Philip Tanner retrace également tout le processus historique de l’aide canadienne au développement qui a suivi l’influence des événements politiques (guerres, catastrophes, etc.) qui jalonnent la marche des pays de l’Asie et des îles du Pacifique. Pour la région asiatique, l’auteur remarque que les fonds investis par le Canada sont relativement inférieurs compte tenu de son importance démographique et de l’état de la pauvreté. L’un des intérêts majeurs de cet article réside dans la description du dangereux scénario qui se déroule actuellement en Afghanistan et qui risque de modifier la façon dont l’aide étrangère canadienne est distribuée. L’auteur remarque fort justement que la ligne séparant les fournisseurs de l’aide d’urgence et de développement et les fournisseurs de sécurité se brouille et que la cause du conflit dans la plupart de ces pays devient inexplicable.

François Audet et Judy Meltzer analysent les contradictions et paradoxes dans l’aide canadienne en Amérique latine.
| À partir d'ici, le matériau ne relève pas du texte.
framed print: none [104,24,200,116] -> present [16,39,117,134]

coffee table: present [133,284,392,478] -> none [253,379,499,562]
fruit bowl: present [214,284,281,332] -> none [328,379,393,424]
Les auteurs soulignent d’emblée que la croissance économique constatée dans cette région depuis la dernière décennie est loin de compenser le déclin observé dans la précédente car 40,6 % de Latino-Américains vivent encore dans la pauvreté. Force est de constater que cette région n’est pas prioritaire pour le Canada à l’exception notable du Mexique et d’Haïti dont la situation humanitaire justifie un regain d’intérêt de l’aide canadienne.
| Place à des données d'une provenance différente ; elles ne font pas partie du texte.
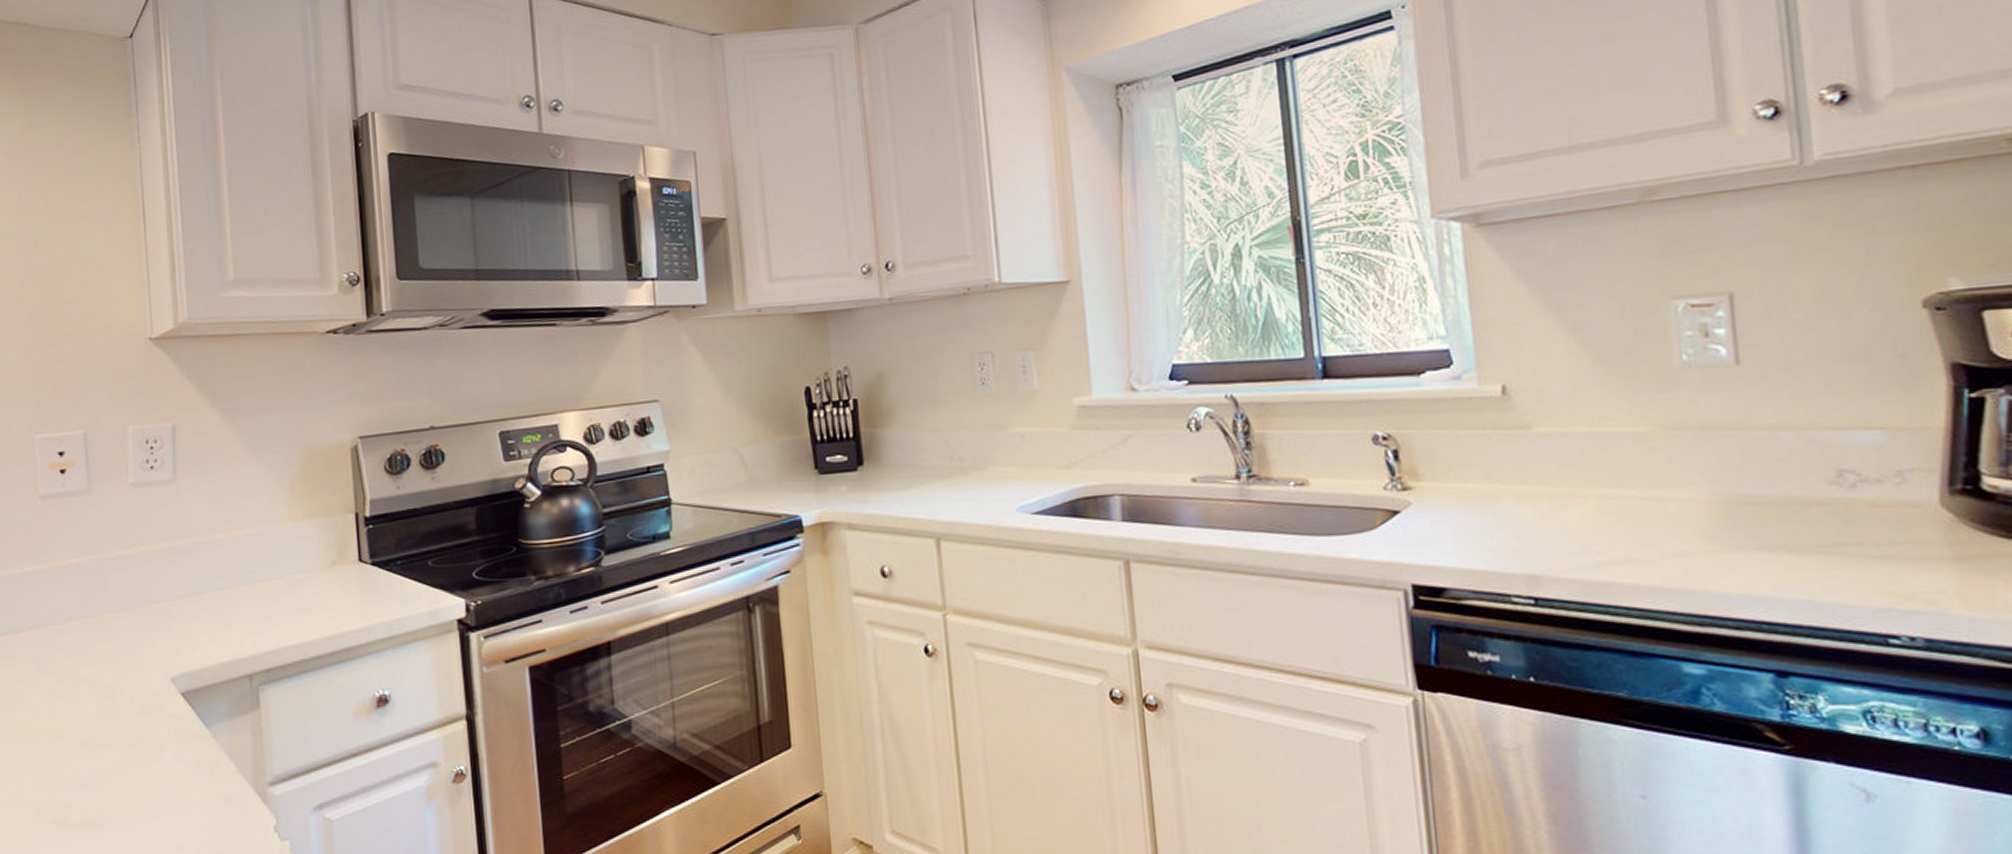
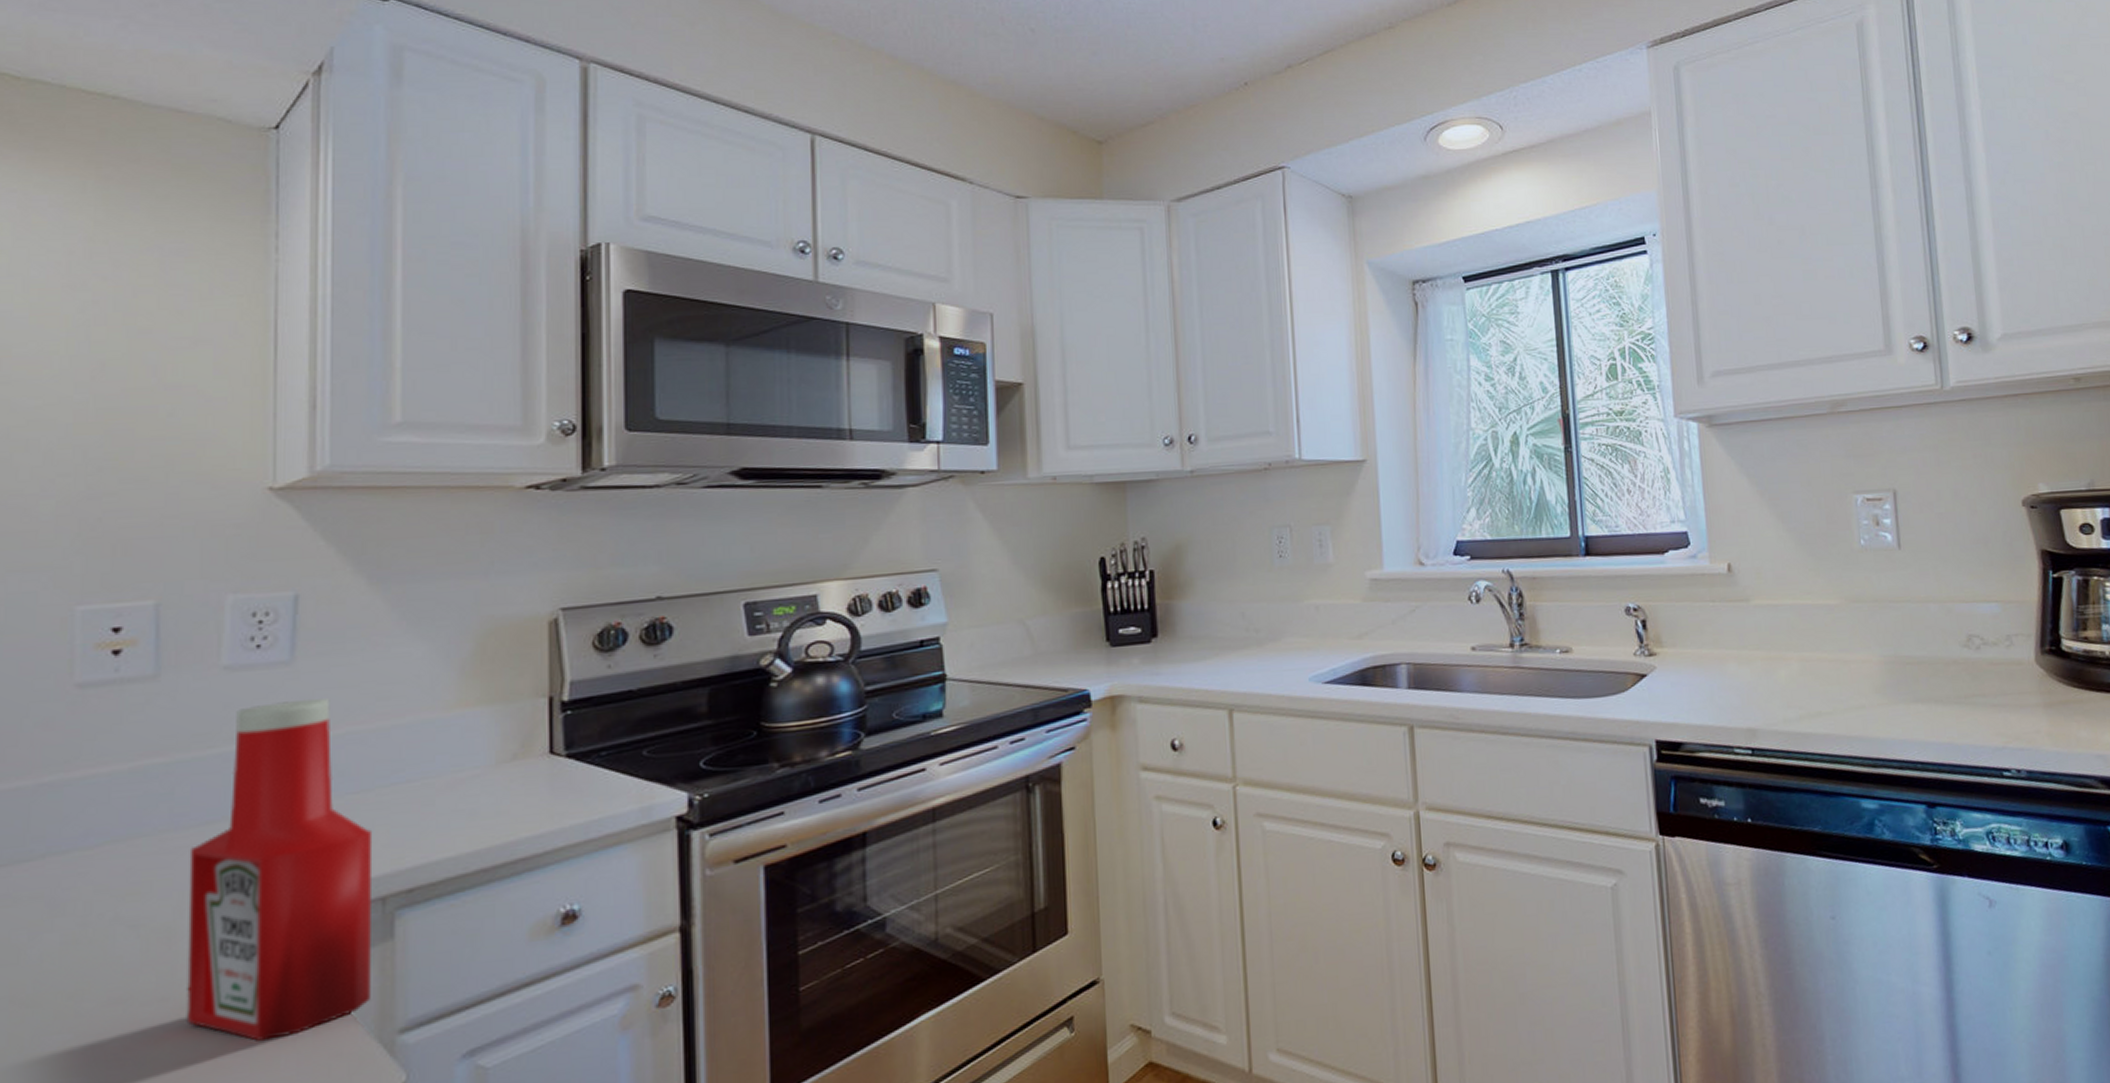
ketchup bottle: none [120,511,247,782] -> present [186,698,373,1041]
Tout compte fait, ce livre bilan consiste en une évaluation complète de l’aide canadienne au développement. Plus qu’un simple état de lieux, il offre des réflexions intéressantes dont les décideurs politiques peuvent tenir compte pour réorienter dans une meilleure optique leurs interventions. Il dégage des pistes de recherches fort intéressantes pour les chercheurs en développement international en plus de constituer une véritable mine d’informations. S’il y a une faiblesse dans l’ouvrage, elle vient de l’absence de contributions des chercheurs du Sud dont le regard en tant qu’acteurs et sujets de la recherche aurait donné une plus grande dimension critique au contenu qui relève malgré tout le défi de la distance critique propre à la production scientifique sur un sujet pas toujours facile à aborder malgré son apparente mais fausse banalité.